→ Instructions
[1] According to the excerpt on Thabane's departure, what particularly caused pressure on the Prime Minister to build? Answer in one to three sentences.
[2] From the excerpt on Thabane's departure, return the text from "The ABC’s National" to "Minister Moeketsi Majoro." word for word.

→ Text excerpt
+---+
That announcement did little to calm down the jitters of a nation that wants to see his back as soon as yesterday.
Pressure has been slowly building up particularly after the Prime Minister and his wife, ’Maesaiah Thabane, were implicated in the gruesome murder of Lipolelo Thabane in June 2017.

Thabane told the nation that he was confident that his “party and Parliament will come up with a suitable candidate who will carry the mantle . . . and lead Lesotho to lasting peace, stability and prosperity”.
While Thabane’s “good wishes” for Lesotho were all in order, the stark reality on the ground is that he is leaving his All Basotho Convention (ABC) party deeply divided over the issue of a successor.
The cracks which the party had painstakingly tried to paper over in the last two months have not healed. The party is still split into two major factions over who succeeds Thabane.

The ABC’s National Executive Committee (NEC) is rallying behind party chairman Samuel Rapapa, a key cog in the Professor Nqosa Mahao faction while the Thabane group is rooting for Finance Minister Moeketsi Majoro.
+---+
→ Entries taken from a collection
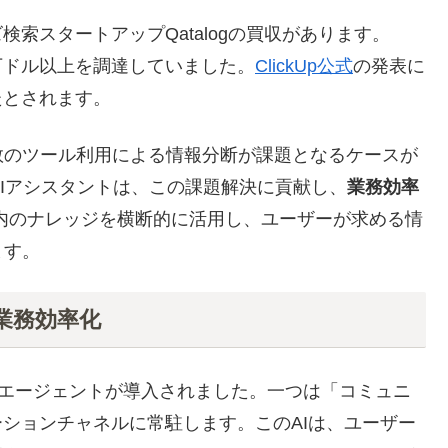
索スタートアップQatalogの買収があります。
ら2,950万ドル以上を調達していました。
ClickUp公式
の発表に
たとされます。
数のツール利用による情報分断が課題となるケースが
合型AIアシスタントは、この課題解決に貢献し、
業務効率
内のナレッジを横断的に活用し、ユーザーが求める情
ます。
業務効率化
類のAIエージェントが導入されました。一つは「コミュニ
ーションチャネルに常駐します。このAIは、ユーザー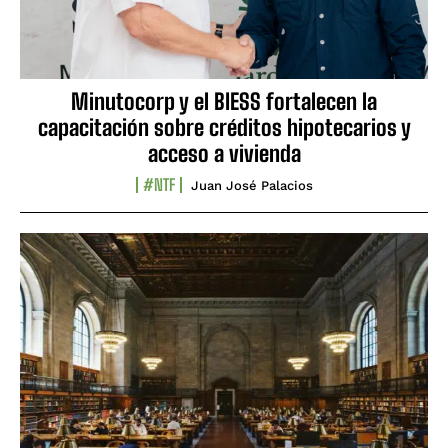
Minutocorp y el BIESS fortalecen la
capacitación sobre créditos hipotecarios y
acceso a vivienda
#NTF
Juan José Palacios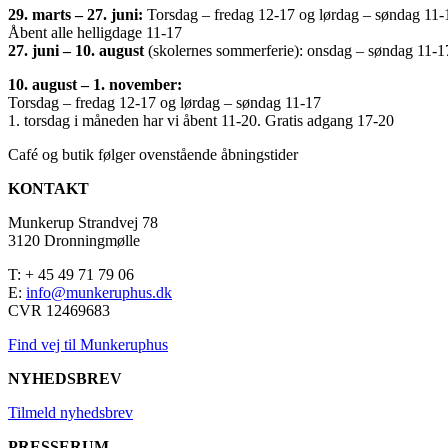
29. marts – 27. juni:
Torsdag – fredag 12-17 og lørdag – søndag 11-
Åbent alle helligdage 11-17
27. juni – 10. august
(skolernes sommerferie): onsdag – søndag 11-1
10. august – 1. november:
Torsdag – fredag 12-17 og lørdag – søndag 11-17
1. torsdag i måneden har vi åbent 11-20. Gratis adgang 17-20
Café og butik følger ovenstående åbningstider
KONTAKT
Munkerup Strandvej 78
3120 Dronningmølle
T: + 45 49 71 79 06
E:
info@munkeruphus.dk
CVR 12469683
Find vej til Munkeruphus
NYHEDSBREV
Tilmeld nyhedsbrev
PRESSERUM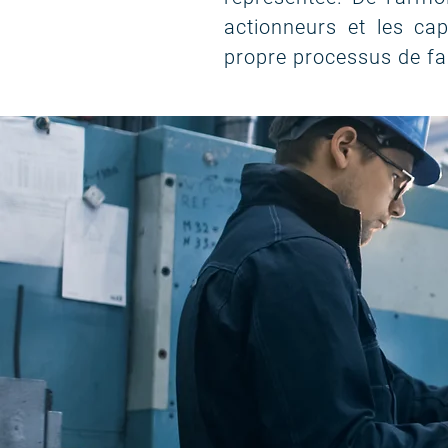
actionneurs et les ca
propre processus de fa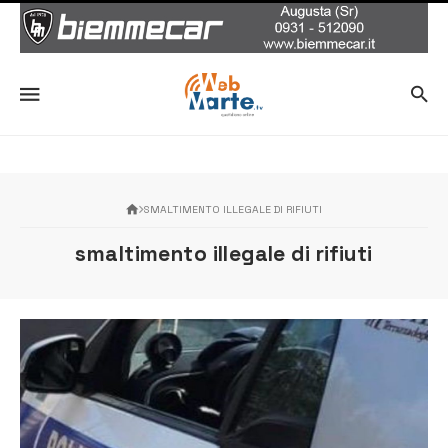
SMALTIMENTO ILLEGALE DI RIFIUTI
smaltimento illegale di rifiuti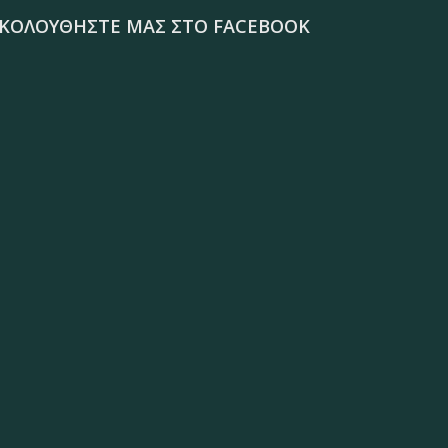
ΚΟΛΟΥΘΉΣΤΕ ΜΑΣ ΣΤΟ FACEBOOK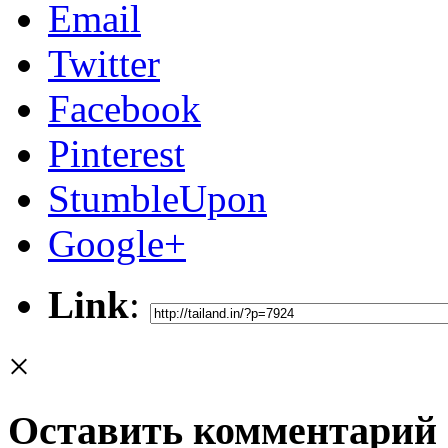
Email
Twitter
Facebook
Pinterest
StumbleUpon
Google+
Link
:
×
Оставить комментарий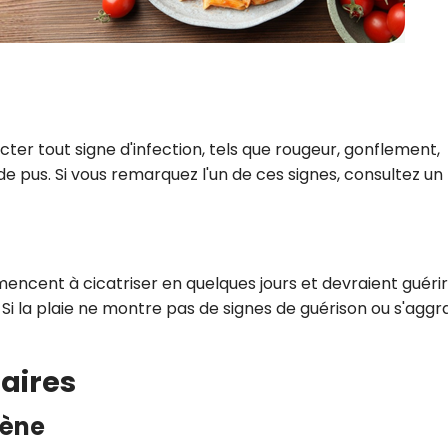
cter tout signe d'infection, tels que rougeur, gonflement,
 pus. Si vous remarquez l'un de ces signes, consultez un
mencent à cicatriser en quelques jours et devraient guérir
 la plaie ne montre pas de signes de guérison ou s'aggr
aires
iène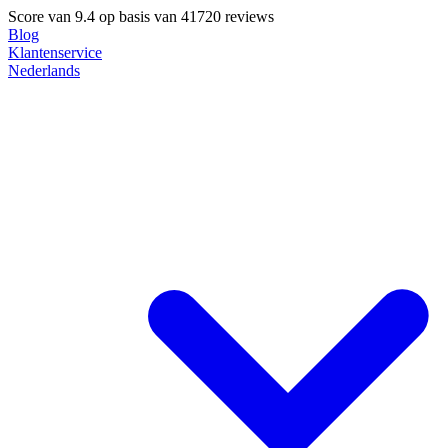
Score van
9.4
op basis van 41720 reviews
Blog
Klantenservice
Nederlands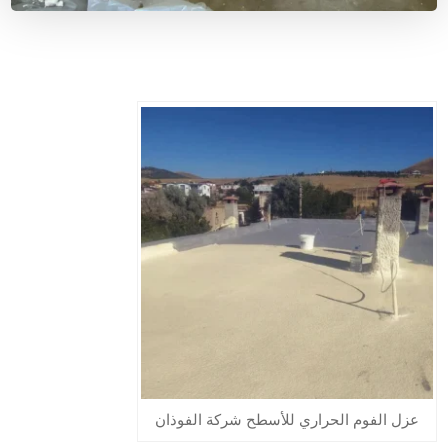
عزل الفوم الحراري للأسطح شركة الفوذان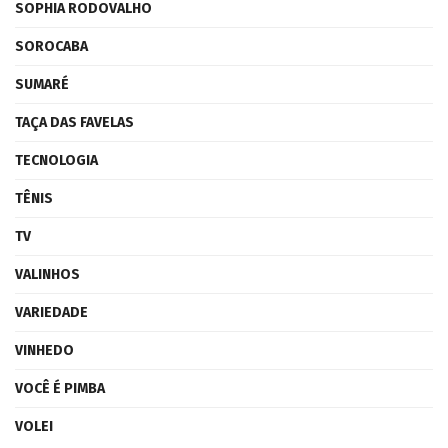
SOPHIA RODOVALHO
SOROCABA
SUMARÉ
TAÇA DAS FAVELAS
TECNOLOGIA
TÊNIS
TV
VALINHOS
VARIEDADE
VINHEDO
VOCÊ É PIMBA
VOLEI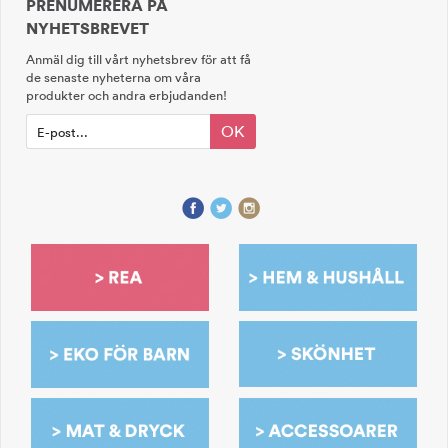
PRENUMERERA PÅ
NYHETSBREVET
Anmäl dig till vårt nyhetsbrev för att få
de senaste nyheterna om våra
produkter och andra erbjudanden!
OK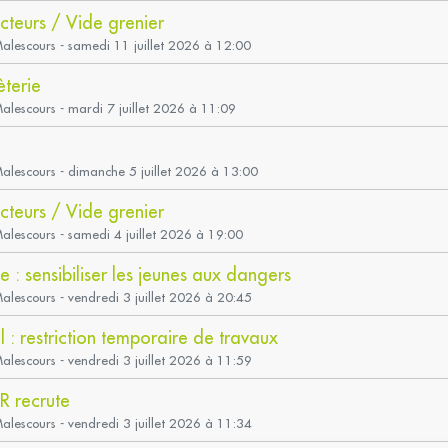
teurs / Vide grenier
Malescours - samedi 11 juillet 2026 à 12:00
èterie
Malescours - mardi 7 juillet 2026 à 11:09
Malescours - dimanche 5 juillet 2026 à 13:00
teurs / Vide grenier
Malescours - samedi 4 juillet 2026 à 19:00
 : sensibiliser les jeunes aux dangers
Malescours - vendredi 3 juillet 2026 à 20:45
l : restriction temporaire de travaux
Malescours - vendredi 3 juillet 2026 à 11:59
R recrute
Malescours - vendredi 3 juillet 2026 à 11:34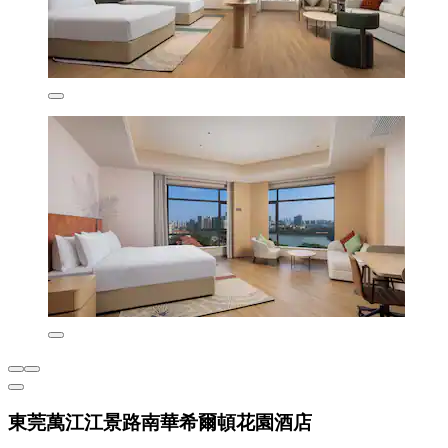
東莞萬江江景路南華希爾頓花園酒店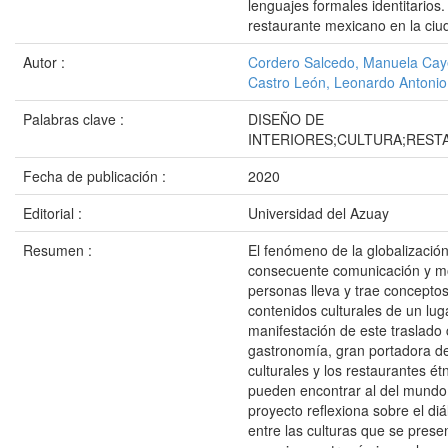
lenguajes formales identitarios
restaurante mexicano en la ci
Autor :
Cordero Salcedo, Manuela Cay
Castro León, Leonardo Antonio
Palabras clave :
DISEÑO DE
INTERIORES;CULTURA;REST
Fecha de publicación :
2020
Editorial :
Universidad del Azuay
Resumen :
El fenómeno de la globalización
consecuente comunicación y m
personas lleva y trae conceptos
contenidos culturales de un lug
manifestación de este traslado c
gastronomía, gran portadora d
culturales y los restaurantes ét
pueden encontrar al del mundo.
proyecto reflexiona sobre el di
entre las culturas que se prese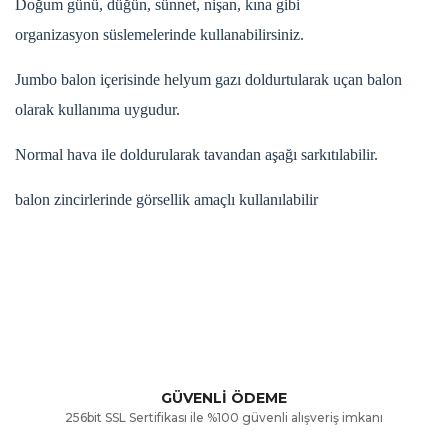
Doğum günü, düğün, sünnet, nişan, kına gibi
organizasyon süslemelerinde kullanabilirsiniz.
Jumbo balon içerisinde helyum gazı doldurtularak uçan balon
olarak kullanıma uygudur.
Normal hava ile doldurularak tavandan aşağı sarkıtılabilir.
balon zincirlerinde görsellik amaçlı kullanılabilir
Bu ürünün fiyat bilgisi, resim, ürün açıklamalarında ve diğer
konularda yetersiz gördüğünüz noktaları öneri formunu
Bu ürüne ilk yorumu siz yapın!
kullanarak tarafımıza iletebilirsiniz.
Görüş ve önerileriniz için teşekkür ederiz.
Yorum Yaz
GÜVENLİ ÖDEME
256bit SSL Sertifikası ile %100 güvenli alışveriş imkanı
Ürün resmi kalitesiz, bozuk veya görüntülenemiyor.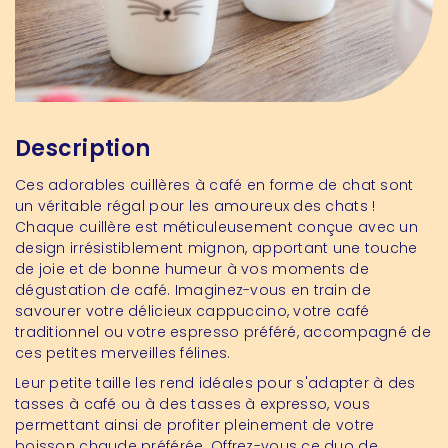
Description
Ces adorables cuillères à café en forme de chat sont
un véritable régal pour les amoureux des chats !
Chaque cuillère est méticuleusement conçue avec un
design irrésistiblement mignon, apportant une touche
de joie et de bonne humeur à vos moments de
dégustation de café. Imaginez-vous en train de
savourer votre délicieux cappuccino, votre café
traditionnel ou votre espresso préféré, accompagné de
ces petites merveilles félines.
Leur petite taille les rend idéales pour s'adapter à des
tasses à café ou à des tasses à expresso, vous
permettant ainsi de profiter pleinement de votre
boisson chaude préférée. Offrez-vous ce duo de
+---+
→ Outputs in order
[1] Pressure on the Prime Minister built up particularly after he and his wife, ’Maesaiah Thabane, were implicated in the gruesome murder of Lipolelo Thabane in June 2017.

[2]
The ABC’s National Executive Committee (NEC) is rallying behind party chairman Samuel Rapapa, a key cog in the Professor Nqosa Mahao faction while the Thabane group is rooting for Finance Minister Moeketsi Majoro.